In the Caldecott Foundation today women make up over two-thirds of our workforce, 5 out of 7 of our children’s homes registered managers are women (slightly higher than the national demographics for children’s home managers where 63% are female). In terms of leadership of our charity, our executive team is comprised of five men and nine women, and 40% of our trustees are female.

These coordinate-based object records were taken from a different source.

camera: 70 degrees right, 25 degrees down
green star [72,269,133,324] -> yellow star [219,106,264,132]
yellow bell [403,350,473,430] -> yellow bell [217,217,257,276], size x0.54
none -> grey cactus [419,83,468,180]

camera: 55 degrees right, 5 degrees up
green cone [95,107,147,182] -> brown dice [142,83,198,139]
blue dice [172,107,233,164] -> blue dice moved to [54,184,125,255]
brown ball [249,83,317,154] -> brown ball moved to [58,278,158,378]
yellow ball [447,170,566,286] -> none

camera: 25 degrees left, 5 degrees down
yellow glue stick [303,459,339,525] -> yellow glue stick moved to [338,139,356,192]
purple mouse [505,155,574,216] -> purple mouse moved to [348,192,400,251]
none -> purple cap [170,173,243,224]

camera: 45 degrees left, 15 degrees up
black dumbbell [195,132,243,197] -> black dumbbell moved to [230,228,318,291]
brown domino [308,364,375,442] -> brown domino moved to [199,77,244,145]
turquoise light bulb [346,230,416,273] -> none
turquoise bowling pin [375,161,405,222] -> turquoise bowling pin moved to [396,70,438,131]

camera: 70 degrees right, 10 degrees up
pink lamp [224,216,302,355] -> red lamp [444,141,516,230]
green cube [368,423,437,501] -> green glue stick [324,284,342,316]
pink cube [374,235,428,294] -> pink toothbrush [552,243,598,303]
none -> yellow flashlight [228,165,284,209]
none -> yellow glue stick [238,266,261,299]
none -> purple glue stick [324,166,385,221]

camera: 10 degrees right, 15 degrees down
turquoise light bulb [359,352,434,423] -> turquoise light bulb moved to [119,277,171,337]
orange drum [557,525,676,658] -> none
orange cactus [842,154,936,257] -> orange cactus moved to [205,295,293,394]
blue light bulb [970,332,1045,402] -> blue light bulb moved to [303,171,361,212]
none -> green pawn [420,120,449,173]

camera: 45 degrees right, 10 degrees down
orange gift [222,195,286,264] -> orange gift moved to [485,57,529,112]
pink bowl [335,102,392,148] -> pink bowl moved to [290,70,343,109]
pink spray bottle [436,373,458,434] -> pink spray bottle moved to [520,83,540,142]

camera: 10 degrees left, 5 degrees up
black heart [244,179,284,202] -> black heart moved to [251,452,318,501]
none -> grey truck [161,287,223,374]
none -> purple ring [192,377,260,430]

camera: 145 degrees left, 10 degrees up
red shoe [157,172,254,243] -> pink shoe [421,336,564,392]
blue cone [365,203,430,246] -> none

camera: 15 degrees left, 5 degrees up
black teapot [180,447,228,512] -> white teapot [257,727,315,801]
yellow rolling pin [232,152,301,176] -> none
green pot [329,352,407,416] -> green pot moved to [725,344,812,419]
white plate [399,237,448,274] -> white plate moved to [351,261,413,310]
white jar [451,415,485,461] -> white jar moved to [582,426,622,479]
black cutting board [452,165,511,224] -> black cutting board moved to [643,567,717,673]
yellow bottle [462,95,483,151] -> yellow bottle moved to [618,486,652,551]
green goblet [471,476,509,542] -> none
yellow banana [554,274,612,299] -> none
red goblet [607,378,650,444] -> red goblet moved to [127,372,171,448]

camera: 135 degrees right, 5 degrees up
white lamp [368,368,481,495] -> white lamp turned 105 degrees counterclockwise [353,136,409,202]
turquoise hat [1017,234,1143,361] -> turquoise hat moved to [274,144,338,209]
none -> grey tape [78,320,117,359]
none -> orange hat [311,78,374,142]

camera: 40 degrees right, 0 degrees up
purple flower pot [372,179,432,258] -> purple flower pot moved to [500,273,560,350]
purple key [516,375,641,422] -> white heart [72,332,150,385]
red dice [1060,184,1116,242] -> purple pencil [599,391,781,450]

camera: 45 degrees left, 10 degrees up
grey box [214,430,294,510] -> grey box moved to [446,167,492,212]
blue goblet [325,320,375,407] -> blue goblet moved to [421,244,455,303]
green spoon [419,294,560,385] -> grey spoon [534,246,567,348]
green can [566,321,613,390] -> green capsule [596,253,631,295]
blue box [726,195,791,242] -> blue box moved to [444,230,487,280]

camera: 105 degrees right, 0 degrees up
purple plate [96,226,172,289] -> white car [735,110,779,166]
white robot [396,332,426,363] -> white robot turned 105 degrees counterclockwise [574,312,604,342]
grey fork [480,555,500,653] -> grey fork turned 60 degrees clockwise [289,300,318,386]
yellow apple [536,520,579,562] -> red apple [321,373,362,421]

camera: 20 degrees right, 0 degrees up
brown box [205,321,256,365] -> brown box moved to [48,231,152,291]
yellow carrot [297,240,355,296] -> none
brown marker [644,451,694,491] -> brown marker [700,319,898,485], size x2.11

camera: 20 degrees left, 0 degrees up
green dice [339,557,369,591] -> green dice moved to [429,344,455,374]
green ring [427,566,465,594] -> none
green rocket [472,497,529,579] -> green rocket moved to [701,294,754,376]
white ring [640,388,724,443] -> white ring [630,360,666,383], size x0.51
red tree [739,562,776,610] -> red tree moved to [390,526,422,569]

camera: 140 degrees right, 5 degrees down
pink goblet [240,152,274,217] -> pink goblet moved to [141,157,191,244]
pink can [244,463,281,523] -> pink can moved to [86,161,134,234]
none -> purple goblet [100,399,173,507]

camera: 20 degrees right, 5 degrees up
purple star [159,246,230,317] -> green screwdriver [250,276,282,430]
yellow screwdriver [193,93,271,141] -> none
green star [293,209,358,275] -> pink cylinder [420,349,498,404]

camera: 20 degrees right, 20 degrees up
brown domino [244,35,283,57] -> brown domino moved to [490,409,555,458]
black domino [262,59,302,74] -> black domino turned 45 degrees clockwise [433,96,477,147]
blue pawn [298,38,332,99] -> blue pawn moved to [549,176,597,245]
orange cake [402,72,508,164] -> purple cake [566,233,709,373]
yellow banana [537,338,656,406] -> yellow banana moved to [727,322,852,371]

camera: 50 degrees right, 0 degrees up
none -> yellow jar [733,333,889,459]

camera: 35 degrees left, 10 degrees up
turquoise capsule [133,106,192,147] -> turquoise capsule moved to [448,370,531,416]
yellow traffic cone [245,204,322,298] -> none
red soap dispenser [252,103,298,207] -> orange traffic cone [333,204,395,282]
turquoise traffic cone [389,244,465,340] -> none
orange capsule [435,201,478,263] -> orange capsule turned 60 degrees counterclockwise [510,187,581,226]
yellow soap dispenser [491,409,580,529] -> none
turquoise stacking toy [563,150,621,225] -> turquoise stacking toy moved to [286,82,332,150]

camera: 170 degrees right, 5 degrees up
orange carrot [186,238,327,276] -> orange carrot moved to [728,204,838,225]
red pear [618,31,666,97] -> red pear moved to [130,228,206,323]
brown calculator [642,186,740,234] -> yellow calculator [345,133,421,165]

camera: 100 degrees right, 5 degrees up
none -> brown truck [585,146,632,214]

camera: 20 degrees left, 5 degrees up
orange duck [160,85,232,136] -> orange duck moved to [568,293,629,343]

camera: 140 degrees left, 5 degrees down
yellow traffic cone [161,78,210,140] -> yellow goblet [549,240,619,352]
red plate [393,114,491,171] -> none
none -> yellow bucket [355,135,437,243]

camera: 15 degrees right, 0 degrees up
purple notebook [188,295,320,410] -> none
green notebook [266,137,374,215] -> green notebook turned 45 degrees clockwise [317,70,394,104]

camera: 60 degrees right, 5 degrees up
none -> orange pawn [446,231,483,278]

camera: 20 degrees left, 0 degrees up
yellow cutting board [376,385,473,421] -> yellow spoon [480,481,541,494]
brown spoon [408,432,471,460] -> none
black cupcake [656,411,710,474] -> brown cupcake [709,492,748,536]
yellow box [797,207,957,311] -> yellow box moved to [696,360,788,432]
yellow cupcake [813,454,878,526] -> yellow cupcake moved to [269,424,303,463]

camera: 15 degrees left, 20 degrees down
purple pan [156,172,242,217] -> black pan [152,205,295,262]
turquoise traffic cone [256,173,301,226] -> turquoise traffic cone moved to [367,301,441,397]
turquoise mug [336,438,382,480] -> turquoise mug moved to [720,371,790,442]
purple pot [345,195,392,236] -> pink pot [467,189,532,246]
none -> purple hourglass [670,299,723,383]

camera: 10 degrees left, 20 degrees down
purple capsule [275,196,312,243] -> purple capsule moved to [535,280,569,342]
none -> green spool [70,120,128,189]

The theme of the United Nations International Women’s Day this year is “DigitALL: Innovation and technology for gender equality”. It is therefore appropriate that the senior leaders of our children’s homes are meeting today for a workshop delivered by Helen Lee, our Head of Quality, Becky Bush, Registered Manager of one of our homes in the East Midlands, Helen Way our Digital Systems Officer, and me, as the learning and development lead for Caldecott. Our workshop session will ensure we have digital recording which is trauma-informed, fit-for-purpose and kind. These developments have been designed and led by people with care experience on behalf of the children we currently care for.
We are privileged to stand on the shoulders of giants, continuing their legacy, serving the children in our care, education and fostering organisation. We pay tribute to all the women who have been part of the Caldecott family over the past 112 years, helping children build a future.